Ahora estaba a punto de volver a vivir aquel horror. ¿Qué iba a hacer él, si ni siquiera podía tocarla, si ni siquiera estaba allí? ¿Cómo iba a proteger a Otsemi?

Unos pitidos le devolvieron a la realidad y se sacudió la impotencia. No iba a irse sin intentarlo. En su carrera, golpeó su TT-Watch contra la corteza dura de la encina, quebrándolo en mil pedazos mientras aún pitaba, reclamando su regreso. Sintió frío. Extendió los dedos hacia el cuchillo y pudo palpar la superficie rugosa del mango de asta, la sangre pegajosa y caliente que lo cubría. Sin pensárselo, alzó el filo y lo hundió repetidamente en los lumbares del romano, que se desplomó.

Laro parpadeó fuerte. Al abrir los ojos, su mirada se encontró con la de Otsemi por primera vez. Le estaba viendo.

—¿Endovélico? —murmuró ella, asombrada. Su rostro, iluminado por la luna y salpicado de sangre, no reflejaba temor. Le había confundido con el dios protector del bosque que segundos antes había invocado.

Él soltó el cuchillo y extendió la mano temblorosa hacia la cara de Otsemi. Ella no se apartó. Notó el calor y la suavidad de su piel. Los restos de su TimeTravel Watch brillaban esparcidos entre las raíces de las encinas. Trató de reactivar el control térmico, el traductor automático y el correo, pero ninguna de las funcionalidades de su implante cerebral funcionaba ya. Estaba realmente allí.
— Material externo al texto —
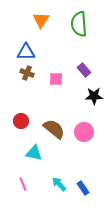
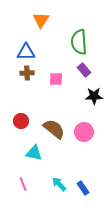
green semicircle: moved 18 px down
brown cross: rotated 24 degrees counterclockwise
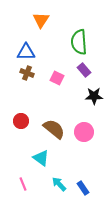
brown cross: rotated 24 degrees clockwise
pink square: moved 1 px right, 1 px up; rotated 24 degrees clockwise
cyan triangle: moved 7 px right, 5 px down; rotated 24 degrees clockwise
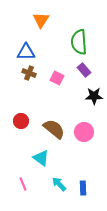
brown cross: moved 2 px right
blue rectangle: rotated 32 degrees clockwise
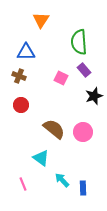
brown cross: moved 10 px left, 3 px down
pink square: moved 4 px right
black star: rotated 18 degrees counterclockwise
red circle: moved 16 px up
pink circle: moved 1 px left
cyan arrow: moved 3 px right, 4 px up
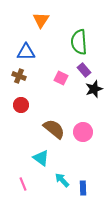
black star: moved 7 px up
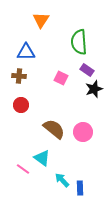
purple rectangle: moved 3 px right; rotated 16 degrees counterclockwise
brown cross: rotated 16 degrees counterclockwise
cyan triangle: moved 1 px right
pink line: moved 15 px up; rotated 32 degrees counterclockwise
blue rectangle: moved 3 px left
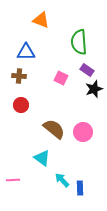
orange triangle: rotated 42 degrees counterclockwise
pink line: moved 10 px left, 11 px down; rotated 40 degrees counterclockwise
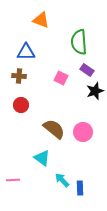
black star: moved 1 px right, 2 px down
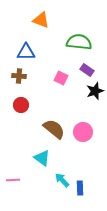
green semicircle: rotated 100 degrees clockwise
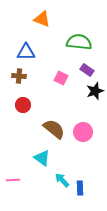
orange triangle: moved 1 px right, 1 px up
red circle: moved 2 px right
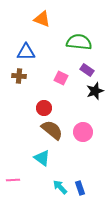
red circle: moved 21 px right, 3 px down
brown semicircle: moved 2 px left, 1 px down
cyan arrow: moved 2 px left, 7 px down
blue rectangle: rotated 16 degrees counterclockwise
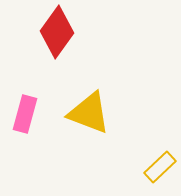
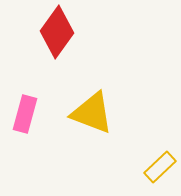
yellow triangle: moved 3 px right
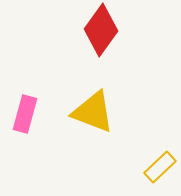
red diamond: moved 44 px right, 2 px up
yellow triangle: moved 1 px right, 1 px up
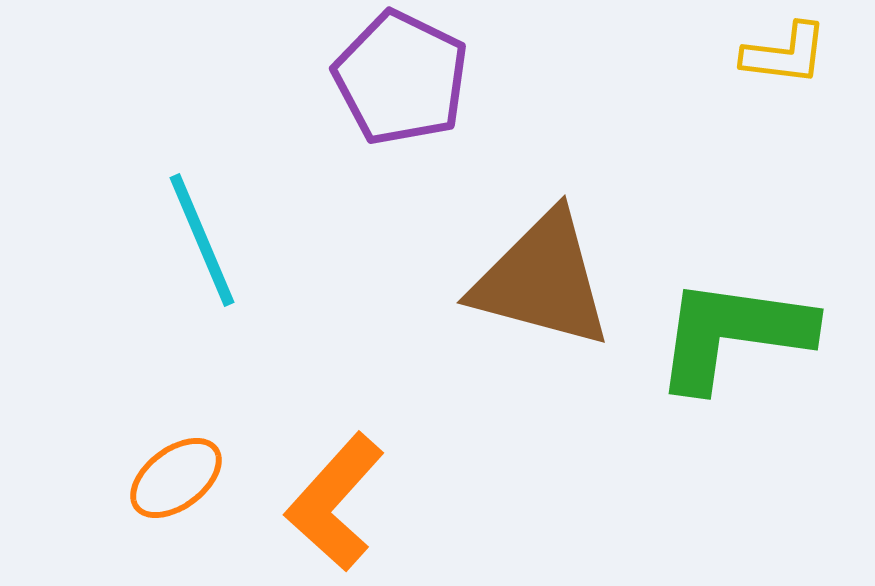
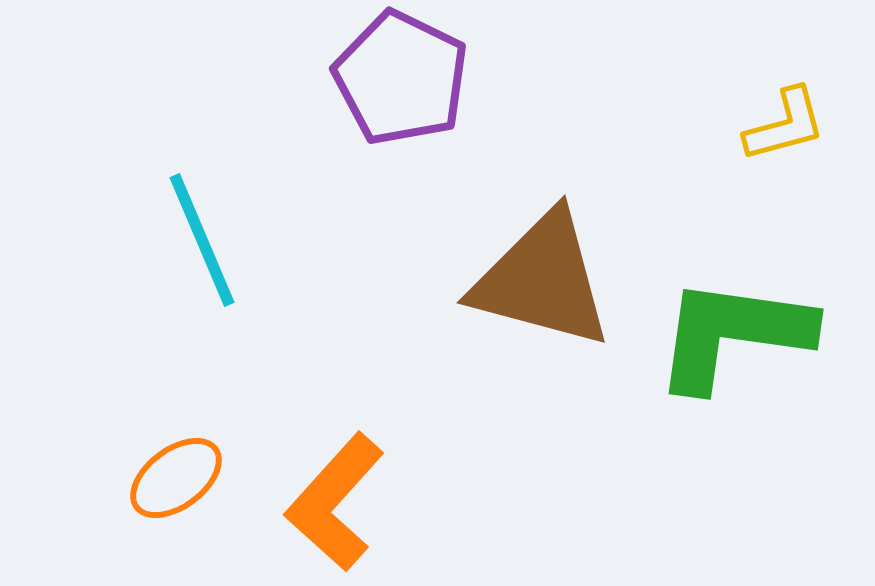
yellow L-shape: moved 71 px down; rotated 22 degrees counterclockwise
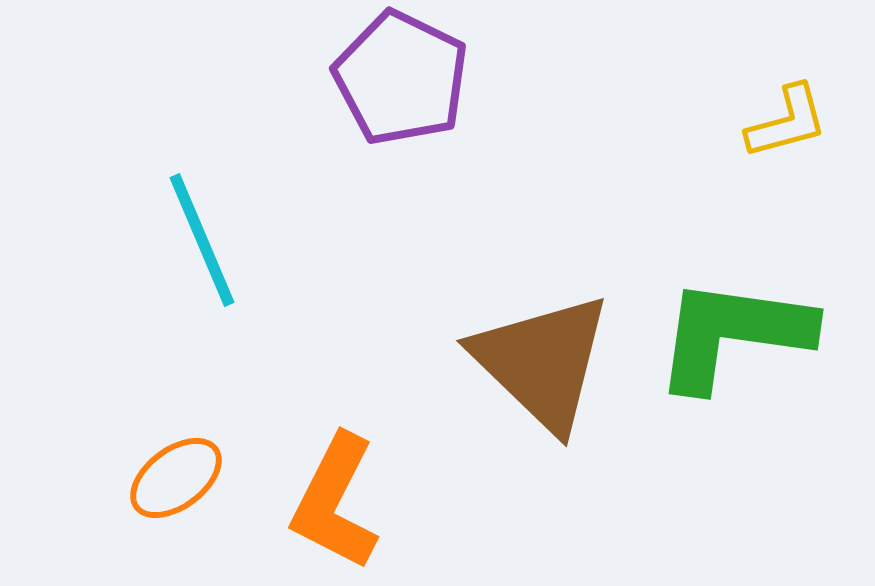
yellow L-shape: moved 2 px right, 3 px up
brown triangle: moved 82 px down; rotated 29 degrees clockwise
orange L-shape: rotated 15 degrees counterclockwise
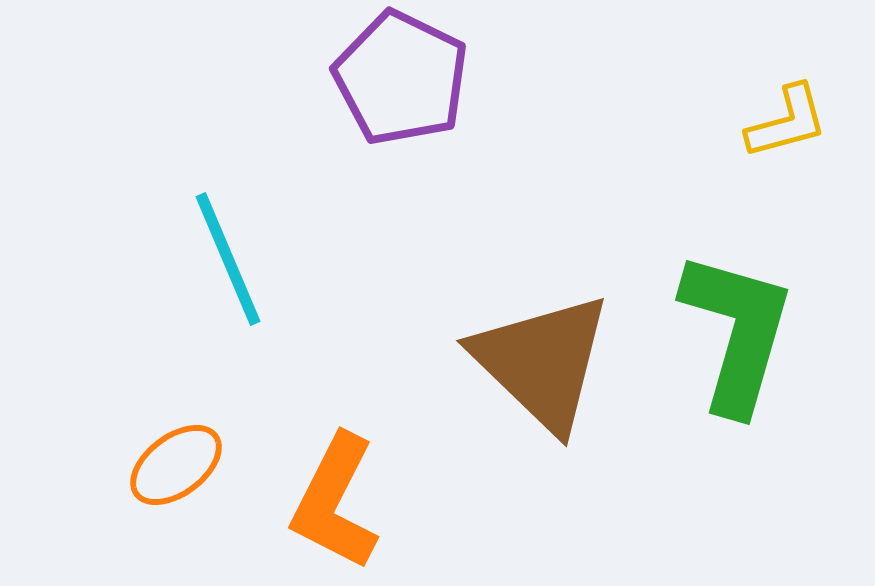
cyan line: moved 26 px right, 19 px down
green L-shape: moved 4 px right, 2 px up; rotated 98 degrees clockwise
orange ellipse: moved 13 px up
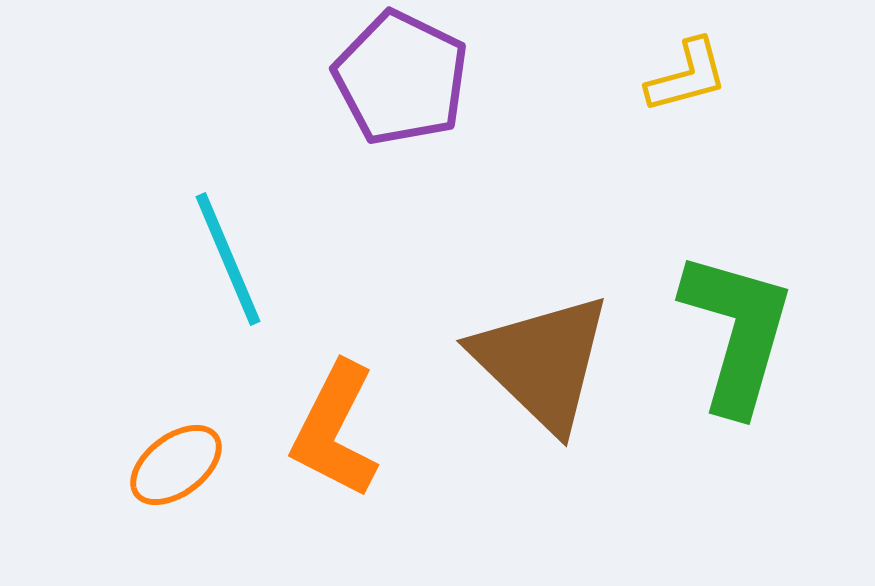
yellow L-shape: moved 100 px left, 46 px up
orange L-shape: moved 72 px up
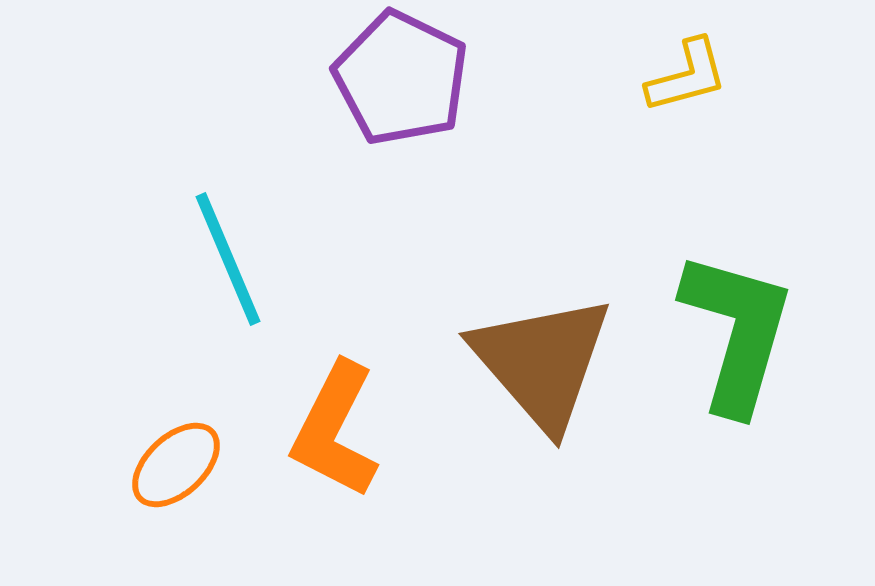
brown triangle: rotated 5 degrees clockwise
orange ellipse: rotated 6 degrees counterclockwise
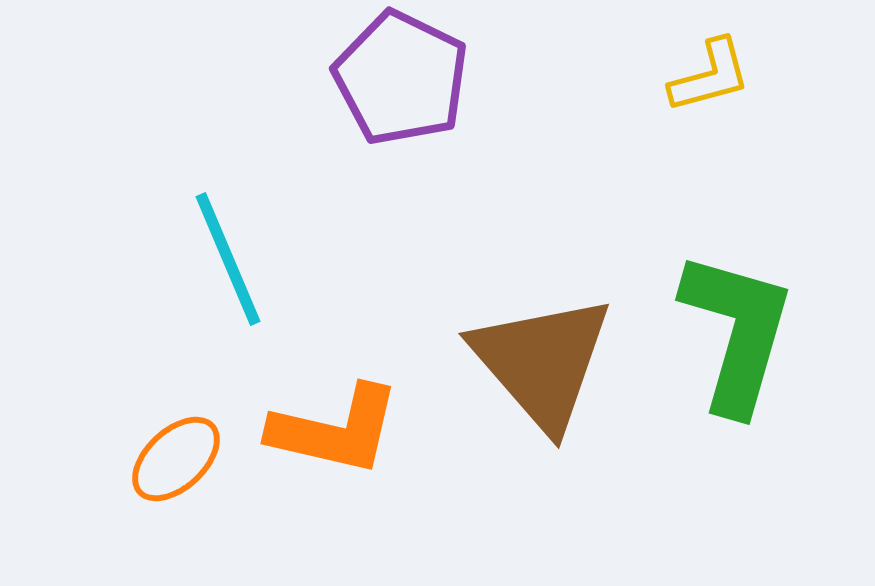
yellow L-shape: moved 23 px right
orange L-shape: rotated 104 degrees counterclockwise
orange ellipse: moved 6 px up
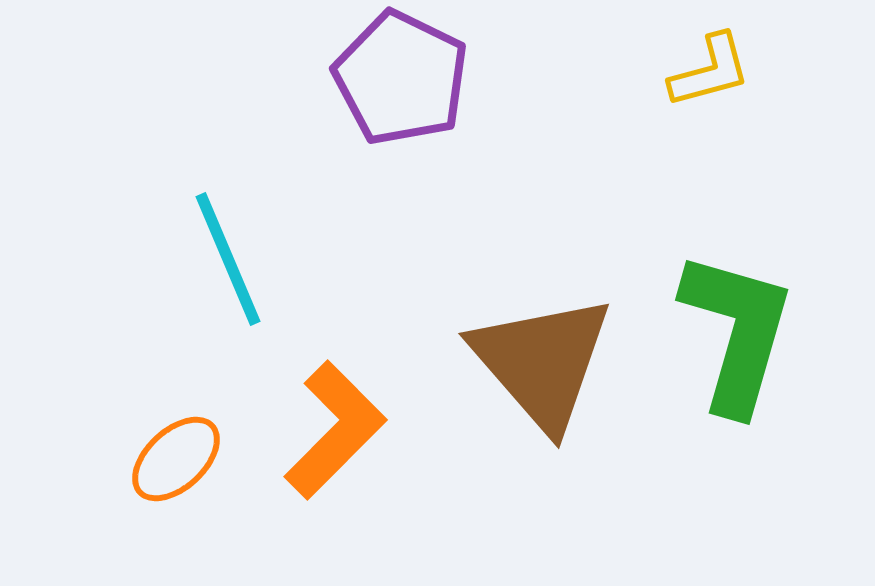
yellow L-shape: moved 5 px up
orange L-shape: rotated 58 degrees counterclockwise
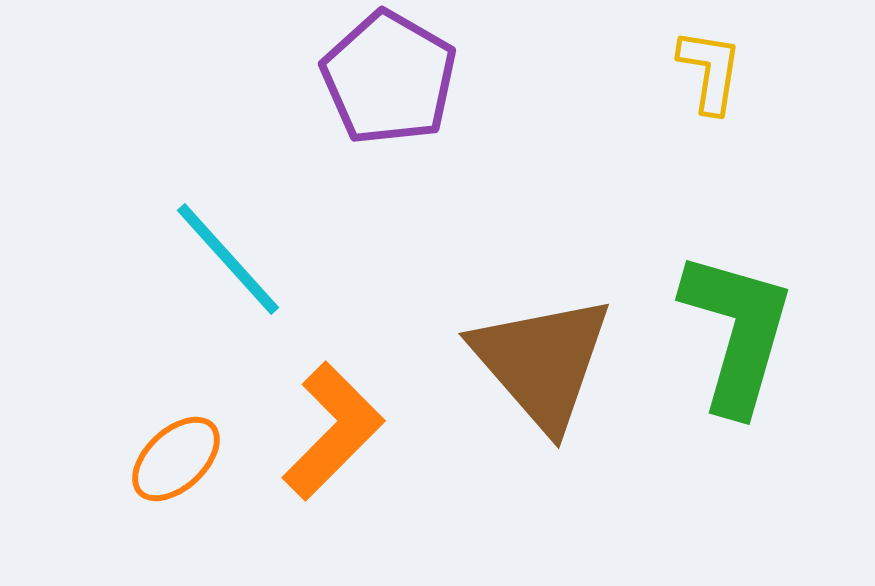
yellow L-shape: rotated 66 degrees counterclockwise
purple pentagon: moved 12 px left; rotated 4 degrees clockwise
cyan line: rotated 19 degrees counterclockwise
orange L-shape: moved 2 px left, 1 px down
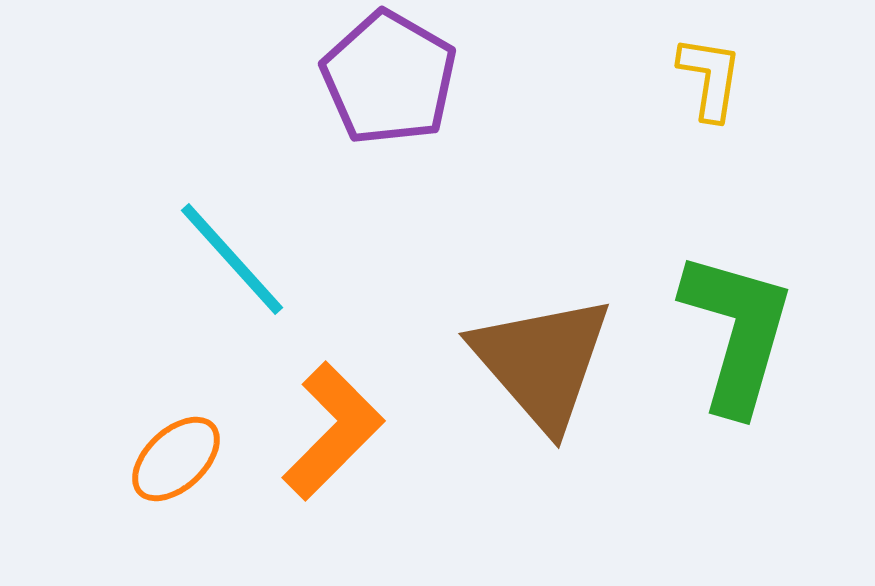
yellow L-shape: moved 7 px down
cyan line: moved 4 px right
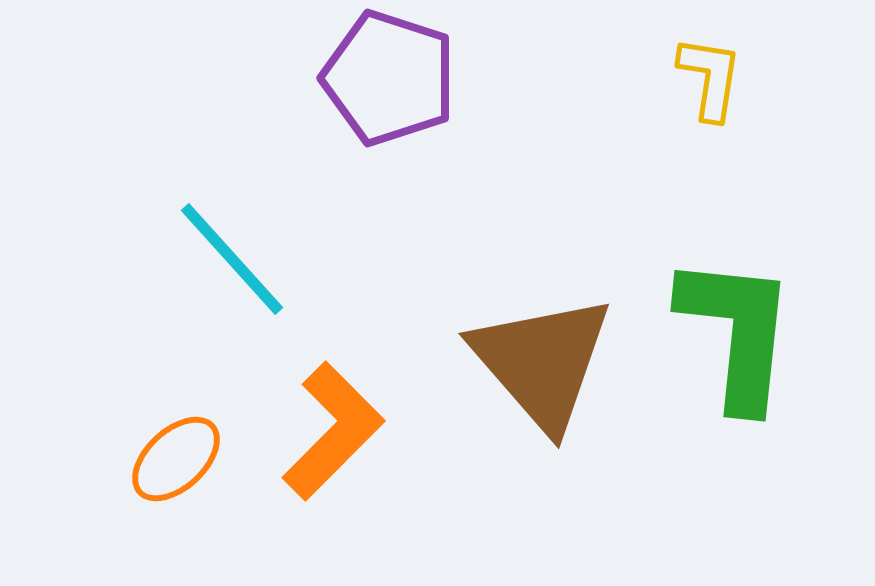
purple pentagon: rotated 12 degrees counterclockwise
green L-shape: rotated 10 degrees counterclockwise
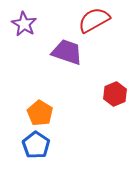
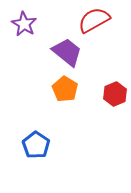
purple trapezoid: rotated 20 degrees clockwise
orange pentagon: moved 25 px right, 24 px up
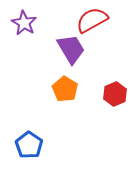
red semicircle: moved 2 px left
purple star: moved 1 px up
purple trapezoid: moved 4 px right, 3 px up; rotated 20 degrees clockwise
blue pentagon: moved 7 px left
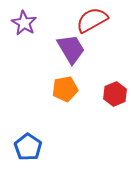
orange pentagon: rotated 30 degrees clockwise
blue pentagon: moved 1 px left, 2 px down
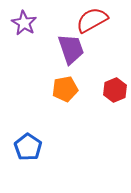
purple trapezoid: rotated 12 degrees clockwise
red hexagon: moved 4 px up
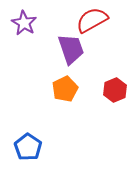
orange pentagon: rotated 15 degrees counterclockwise
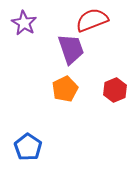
red semicircle: rotated 8 degrees clockwise
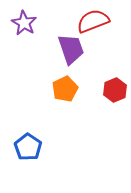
red semicircle: moved 1 px right, 1 px down
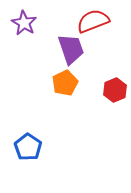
orange pentagon: moved 6 px up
Rescató algunas palabras del idioma cántabro que guardaba en su memoria y las pronunció, titubeante.

—No soy un dios. Mi nombre es Laro.

Ella sonrió, agradecida. Salieron de entre las ramas del nemeton y se asomaron al precipicio. La voz de alarma ya corría por el castro. La guerra llamaba a las puertas de los cántabros. Otsemi se volvió hacia él. Su mirada reflejaba determinación. Laro asintió: por fin estaba donde debía estar.